Ministro Alexandre de Moraes pede manifestação da PGR sobre caso de suposta calúnia de Flávio Bolsonaro contra Lula. Senador enviou manifestação escrita em vez de depoimento.

Moraes pede manifestação da PGR em caso de calúnia de Flávio Bolsonaro contra Lula

O ministro Alexandre de Moraes, do Supremo Tribunal Federal (STF), solicitou nesta terça-feira (28) que a Procuradoria-Geral da República (PGR) se posicione sobre a investigação que apura uma suposta calúnia cometida pelo senador Flávio Bolsonaro (PL-RJ) contra o presidente Luiz Inácio Lula da Silva. A manifestação de Moraes ocorre após o senador ter enviado um documento por escrito à Polícia Federal (PF), pedindo que este substituísse seu depoimento presencial, que estava agendado para a tarde do mesmo dia.

## Investigação e Depoimento

A oitiva de Flávio Bolsonaro foi determinada por Moraes, atendendo a um pedido da PGR. Esta era a segunda tentativa de colher o depoimento do senador. Na primeira ocasião, o ministro havia concedido um prazo de 10 dias para que a PF ouvisse o parlamentar. Embora os investigadores tenham contatado a defesa do senador, informando a possibilidade de o depoimento ocorrer por videoconferência em data e horário a serem definidos, não houve especificação de prazo ou data.

É importante notar que, por ser investigado, Flávio Bolsonaro não tem a obrigação de prestar depoimento. Diante da intenção demonstrada pelo senador de não comparecer à PF, o ministro Moraes determinou o retorno dos autos ao Ministério Público para que a PGR se manifeste no prazo de 15 dias.

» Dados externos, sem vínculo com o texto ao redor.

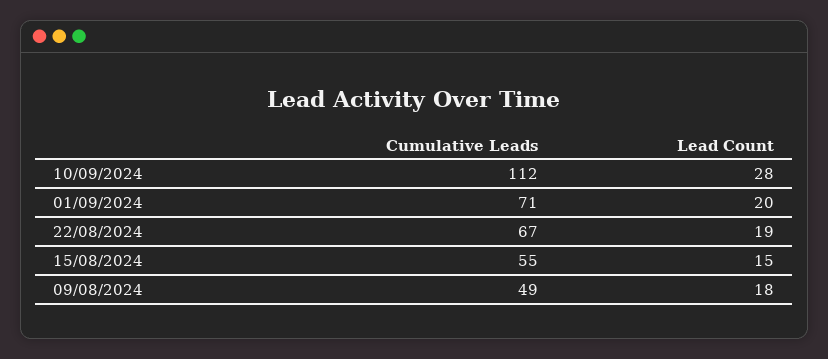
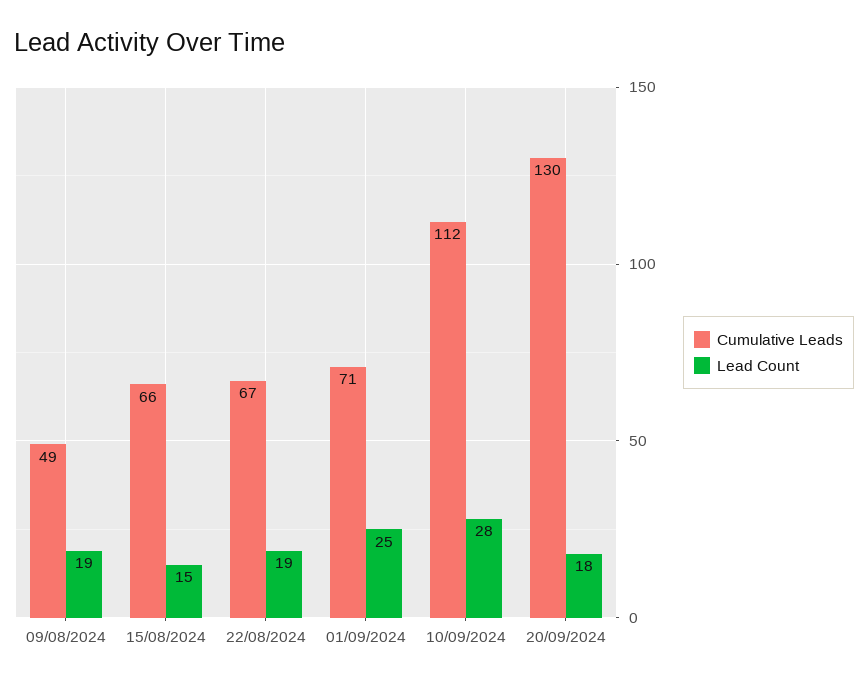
  {
    "Cumulative Leads": {
      "10/09/2024": 112,
      "01/09/2024": 71,
      "22/08/2024": 67,
-     "15/08/2024": 55,
+     "15/08/2024": 66,
-     "09/08/2024": 49
+     "09/08/2024": 49,
+     "20/09/2024": 130
    },
    "Lead Count": {
      "10/09/2024": 28,
-     "01/09/2024": 20,
+     "01/09/2024": 25,
      "22/08/2024": 19,
      "15/08/2024": 15,
-     "09/08/2024": 18
+     "09/08/2024": 19,
+     "20/09/2024": 18
    }
  }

## Conclusão da PF e Defesa do Senador

No final de junho, investigadores da PF concluíram que Flávio Bolsonaro teria caluniado Lula ao associá-lo a crimes como tráfico de drogas e terrorismo. A apuração teve início em abril, por ordem de Moraes, após uma representação da PF. A defesa do senador, em nota, negou a acusação de calúnia, argumentando que o crime exige a atribuição de um fato específico e falso, o que, segundo os advogados, não ocorreu. A defesa ainda sustentou que as declarações de Flávio se inserem no contexto do debate político e representam posicionamentos públicos.

Em sua petição ao STF, Flávio Bolsonaro argumentou que as afirmações em sua publicação questionada eram distintas e sem relação direta, embora estivessem no mesmo post. Ele detalhou que uma afirmação seria direcionada ao presidente Lula, indicando que ele "será delatado", enquanto outra, relacionada a tráfico e outros crimes, seria direcionada exclusivamente a Nicolás Maduro.

A investigação foi aberta em abril deste ano após a PF enviar uma representação ao Supremo. De acordo com a conclusão dos investigadores, Flávio Bolsonaro fez publicações associando Lula ao então presidente venezuelano Nicolás Maduro e a crimes, após a captura deste no início do ano. A publicação em questão dizia: "Lula será delatado. / É o fim do Foro de São Paulo: tráfico internacional de drogas e armas, lavagem de dinheiro, suporte a terroristas e ditaduras, eleições fraudadas...". A PF concluiu em relatório enviado a Moraes que Flávio "imputou falsamente ao presidente Lula o cometimento dos crimes de tráfico internacional de drogas, tráfico internacional de arma e lavagem de dinheiro, crimes estes expressamente tipificados em nosso ordenamento jurídico".